BarryG seems to confirm my theories on performance. I think that comment was correct about boost because a waste gate would be affected by outside atmospheric pressure. After more thought I would think a boost gauge would have to be calibrated to the elevation you are at and then you would find you are getting less boost.

 

That's not quite right, think of it this way...

An air compressor working at 10k feet would need 12% more strokes to get 20 psi than one at sea level.

But once both tanks are filled to 20psi, the number of molecules in them is the same at a given temperature, which means it has the same oxygen content and power making ability.

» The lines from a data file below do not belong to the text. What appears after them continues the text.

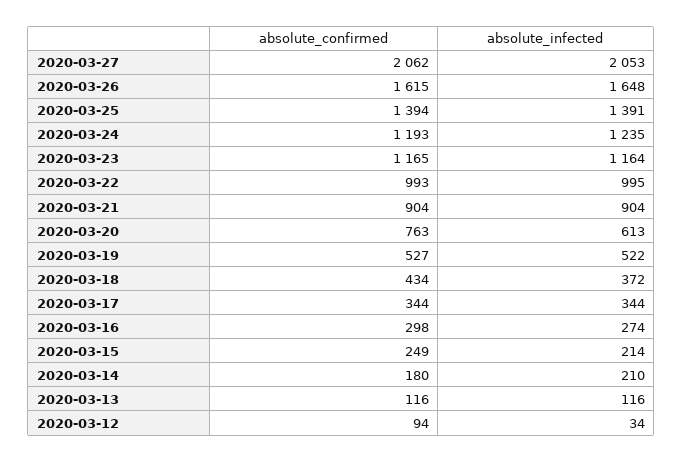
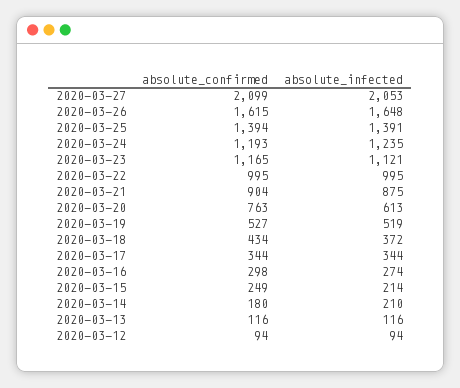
  {
    "absolute_confirmed": {
-     "2020-03-27": 2062,
+     "2020-03-27": 2099,
      "2020-03-26": 1615,
      "2020-03-25": 1394,
      "2020-03-24": 1193,
      "2020-03-23": 1165,
-     "2020-03-22": 993,
+     "2020-03-22": 995,
      "2020-03-21": 904,
      "2020-03-20": 763,
      "2020-03-19": 527,
      "2020-03-18": 434,
      "2020-03-17": 344,
      "2020-03-16": 298,
      "2020-03-15": 249,
      "2020-03-14": 180,
      "2020-03-13": 116,
      "2020-03-12": 94
    },
    "absolute_infected": {
      "2020-03-27": 2053,
      "2020-03-26": 1648,
      "2020-03-25": 1391,
      "2020-03-24": 1235,
-     "2020-03-23": 1164,
+     "2020-03-23": 1121,
      "2020-03-22": 995,
-     "2020-03-21": 904,
+     "2020-03-21": 875,
      "2020-03-20": 613,
-     "2020-03-19": 522,
+     "2020-03-19": 519,
      "2020-03-18": 372,
      "2020-03-17": 344,
      "2020-03-16": 274,
      "2020-03-15": 214,
      "2020-03-14": 210,
      "2020-03-13": 116,
-     "2020-03-12": 34
+     "2020-03-12": 94
    }
  }

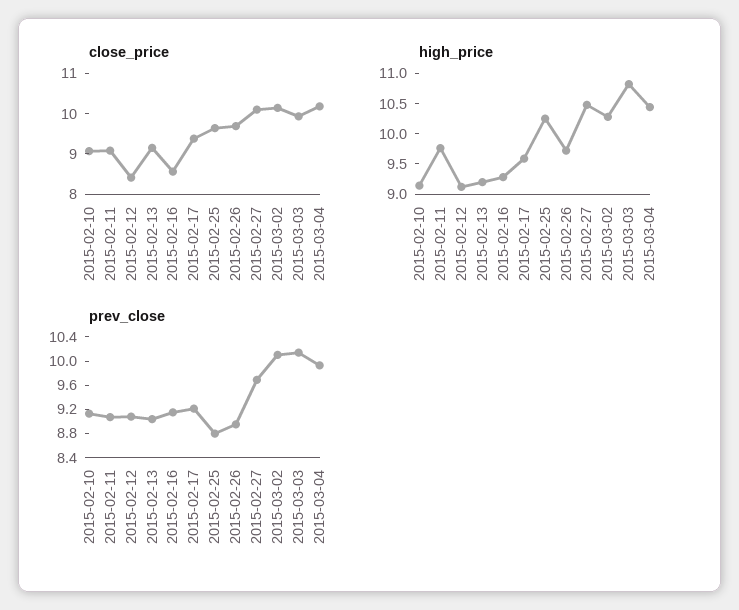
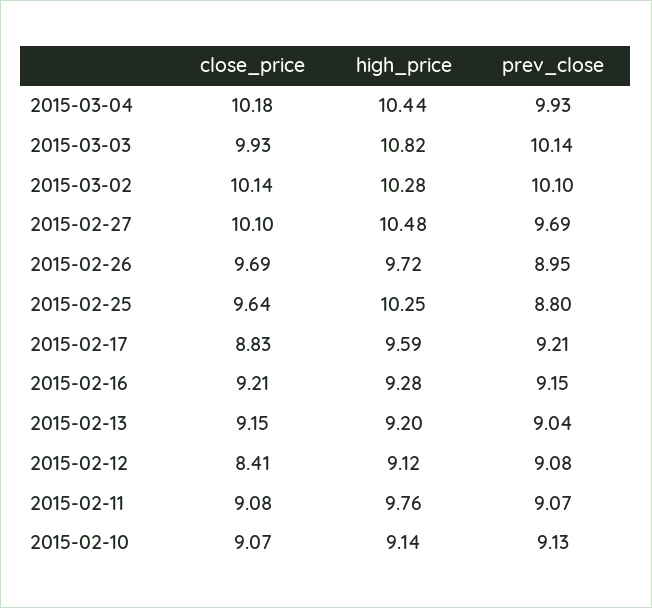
  {
    "close_price": {
      "2015-02-10": 9.07,
      "2015-02-11": 9.08,
      "2015-02-12": 8.41,
      "2015-02-13": 9.15,
-     "2015-02-16": 8.6,
+     "2015-02-16": 9.21,
-     "2015-02-17": 9.4,
+     "2015-02-17": 8.83,
      "2015-02-25": 9.64,
      "2015-02-26": 9.69,
      "2015-02-27": 10.1,
      "2015-03-02": 10.14,
      "2015-03-03": 9.93,
      "2015-03-04": 10.18
    },
    "high_price": {
      "2015-02-10": 9.14,
      "2015-02-11": 9.76,
      "2015-02-12": 9.12,
      "2015-02-13": 9.2,
      "2015-02-16": 9.28,
      "2015-02-17": 9.59,
      "2015-02-25": 10.25,
      "2015-02-26": 9.72,
      "2015-02-27": 10.48,
      "2015-03-02": 10.28,
      "2015-03-03": 10.82,
      "2015-03-04": 10.44
    },
    "prev_close": {
      "2015-02-10": 9.13,
      "2015-02-11": 9.07,
      "2015-02-12": 9.08,
      "2015-02-13": 9.04,
      "2015-02-16": 9.15,
      "2015-02-17": 9.21,
      "2015-02-25": 8.8,
      "2015-02-26": 8.95,
      "2015-02-27": 9.69,
      "2015-03-02": 10.1,
      "2015-03-03": 10.14,
      "2015-03-04": 9.93
    }
  }

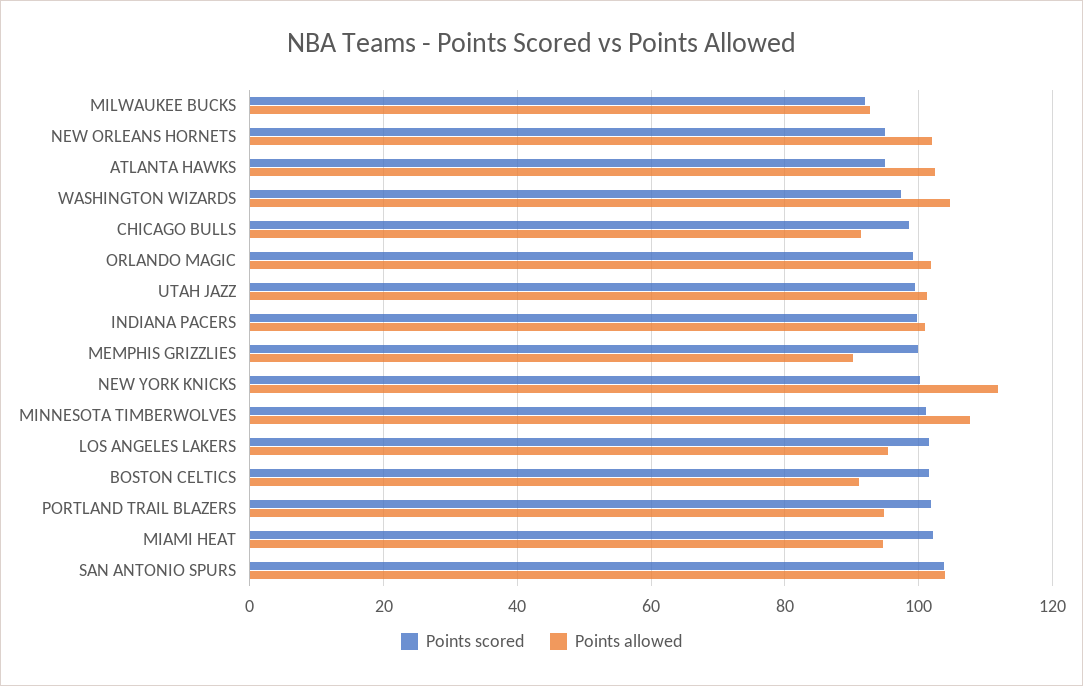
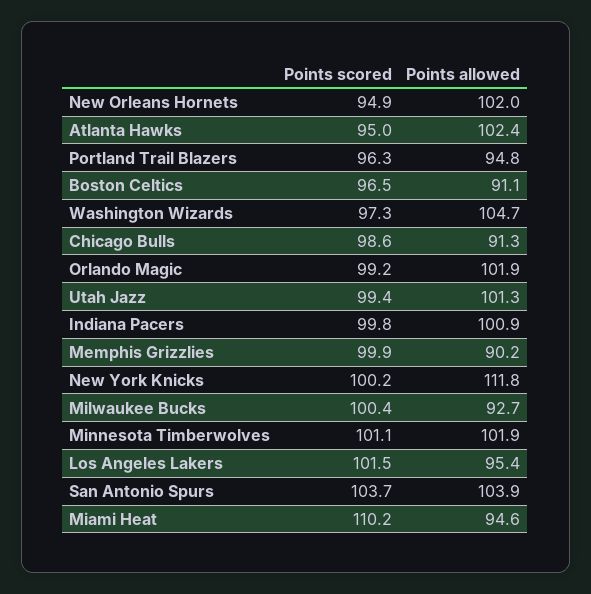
  {
    "Points scored": {
-     "MILWAUKEE BUCKS": 92,
+     "MILWAUKEE BUCKS": 100.4,
      "NEW ORLEANS HORNETS": 94.9,
      "ATLANTA HAWKS": 95,
      "WASHINGTON WIZARDS": 97.3,
      "CHICAGO BULLS": 98.6,
      "ORLANDO MAGIC": 99.2,
      "UTAH JAZZ": 99.4,
      "INDIANA PACERS": 99.8,
      "MEMPHIS GRIZZLIES": 99.9,
      "NEW YORK KNICKS": 100.2,
      "MINNESOTA TIMBERWOLVES": 101.1,
      "LOS ANGELES LAKERS": 101.5,
-     "BOSTON CELTICS": 102,
+     "BOSTON CELTICS": 96.5,
-     "PORTLAND TRAIL BLAZERS": 102,
+     "PORTLAND TRAIL BLAZERS": 96.3,
-     "MIAMI HEAT": 102,
+     "MIAMI HEAT": 110.2,
      "SAN ANTONIO SPURS": 103.7
    },
    "Points allowed": {
      "MILWAUKEE BUCKS": 92.7,
      "NEW ORLEANS HORNETS": 102,
      "ATLANTA HAWKS": 102.4,
      "WASHINGTON WIZARDS": 104.7,
      "CHICAGO BULLS": 91.3,
      "ORLANDO MAGIC": 101.9,
      "UTAH JAZZ": 101.3,
      "INDIANA PACERS": 100.9,
      "MEMPHIS GRIZZLIES": 90.2,
      "NEW YORK KNICKS": 111.8,
-     "MINNESOTA TIMBERWOLVES": 108,
+     "MINNESOTA TIMBERWOLVES": 101.9,
      "LOS ANGELES LAKERS": 95.4,
      "BOSTON CELTICS": 91.1,
      "PORTLAND TRAIL BLAZERS": 94.8,
      "MIAMI HEAT": 94.6,
      "SAN ANTONIO SPURS": 103.9
    }
  }

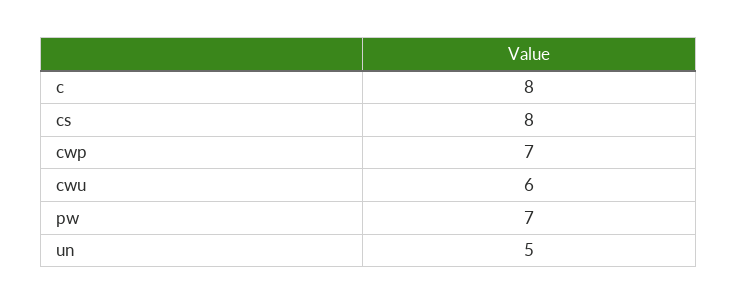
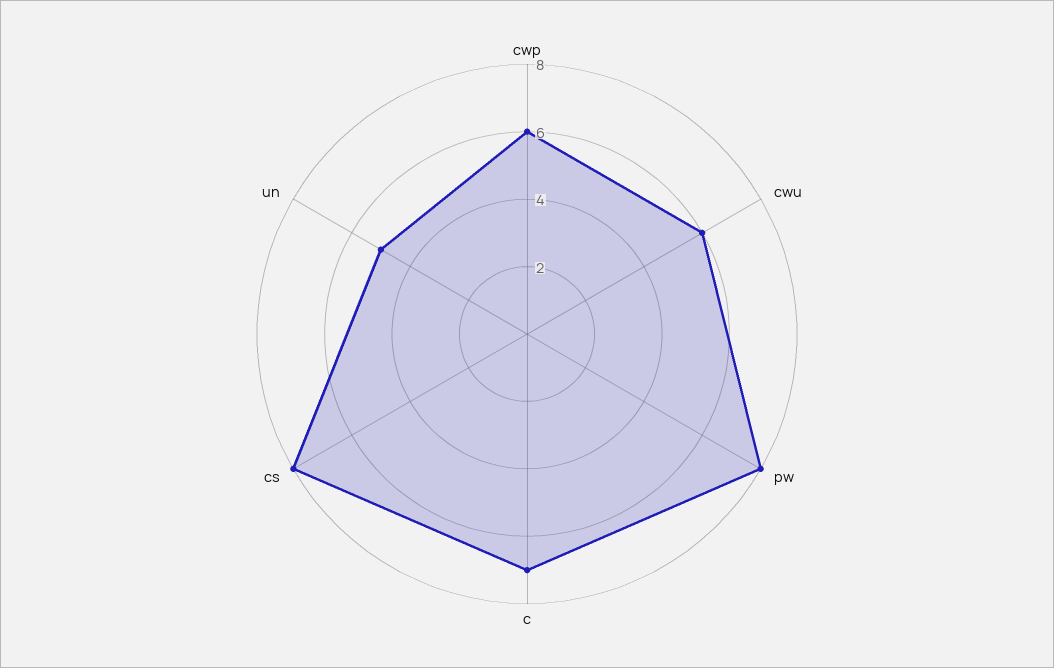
  {
-   "c": 8,
+   "c": 7,
    "cs": 8,
-   "cwp": 7,
+   "cwp": 6,
    "cwu": 6,
-   "pw": 7,
+   "pw": 8,
    "un": 5
  }

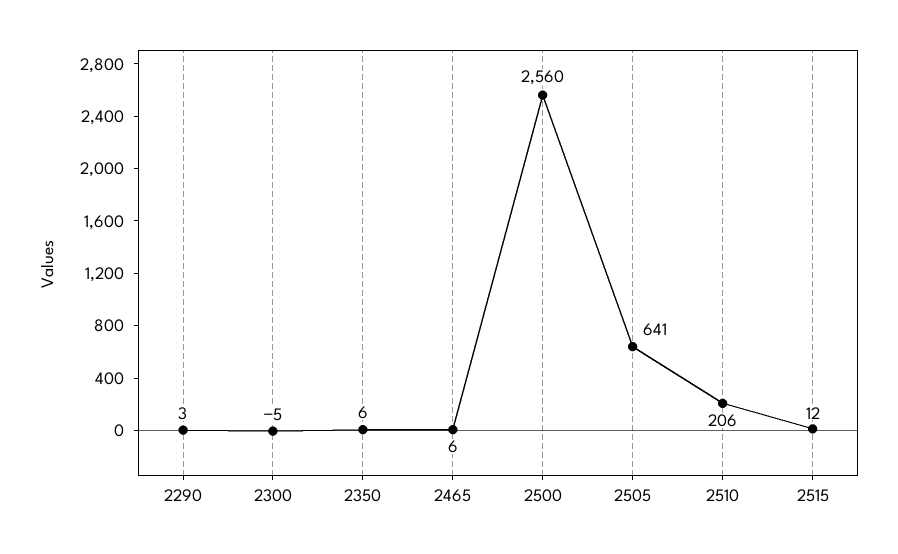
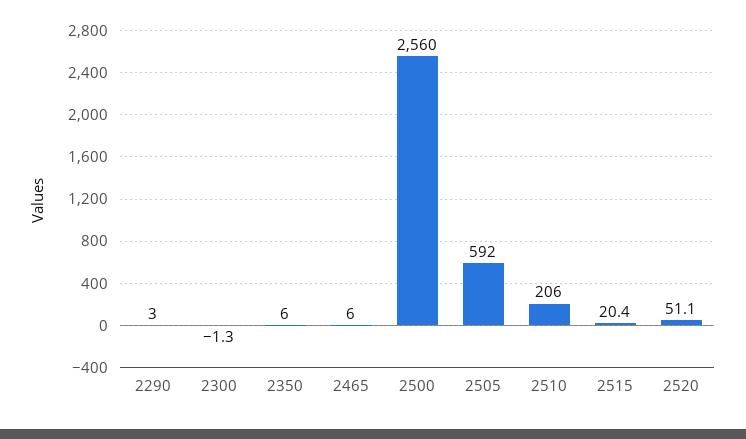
  {
    "2290": 3,
-   "2300": -5,
+   "2300": -1.3,
    "2350": 6,
    "2465": 6,
    "2500": 2560,
-   "2505": 641,
+   "2505": 592,
    "2510": 206,
-   "2515": 12
+   "2515": 20.4,
+   "2520": 51.1
  }

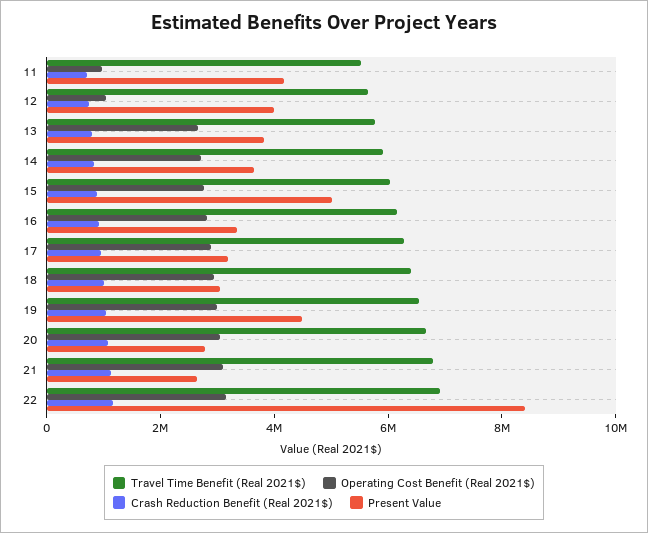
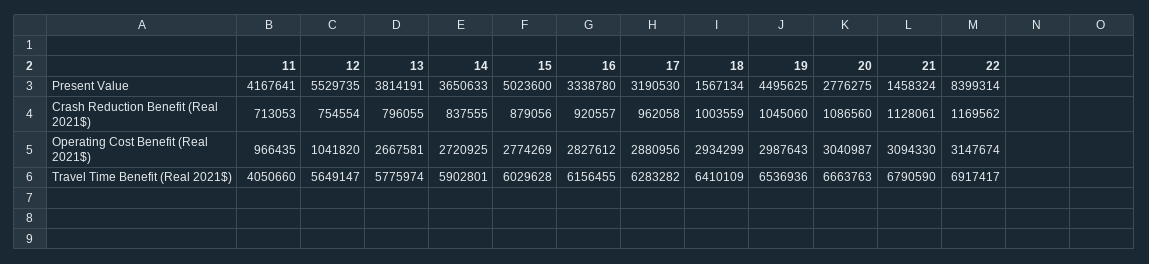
  {
    "Travel Time Benefit (Real 2021$)": {
-     "11": 5500000,
+     "11": 4050660,
      "12": 5649147,
      "13": 5775974,
      "14": 5902801,
      "15": 6029628,
      "16": 6156455,
      "17": 6283282,
      "18": 6410109,
      "19": 6536936,
      "20": 6663763,
      "21": 6790590,
      "22": 6917417
    },
    "Operating Cost Benefit (Real 2021$)": {
      "11": 966435,
      "12": 1041820,
      "13": 2667581,
      "14": 2720925,
      "15": 2774269,
      "16": 2827612,
      "17": 2880956,
      "18": 2934299,
      "19": 2987643,
      "20": 3040987,
      "21": 3094330,
      "22": 3147674
    },
    "Crash Reduction Benefit (Real 2021$)": {
      "11": 713053,
      "12": 754554,
      "13": 796055,
      "14": 837555,
      "15": 879056,
      "16": 920557,
      "17": 962058,
      "18": 1003559,
      "19": 1045060,
      "20": 1086560,
      "21": 1128061,
      "22": 1169562
    },
    "Present Value": {
      "11": 4167641,
-     "12": 4000000,
+     "12": 5529735,
      "13": 3814191,
      "14": 3650633,
      "15": 5023600,
      "16": 3338780,
      "17": 3190530,
-     "18": 3000000,
+     "18": 1567134,
      "19": 4495625,
      "20": 2776275,
-     "21": 2500000,
+     "21": 1458324,
      "22": 8399314
    }
  }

The tanks of air are equal in every way no matter where they were compressed.

It takes more work to compress air at 10k feet to 20psi than that at sea level (think of the compressor running longer, it uses more energy).

Higher EGT's are a result of having to "work harder" to get the same amount of boost at higher altitudes (whether its a turbo or a supercharger, it still creates power losses) this means there will be a power loss in forced induction vehicles. If I remember right, the NHRA correction factors for all forced induction engines at altitude are 50% that of naturally aspirated vehicles. That is not an exact figure and it differs for a turbo vs supercharged engine, but it's probably closer to reality.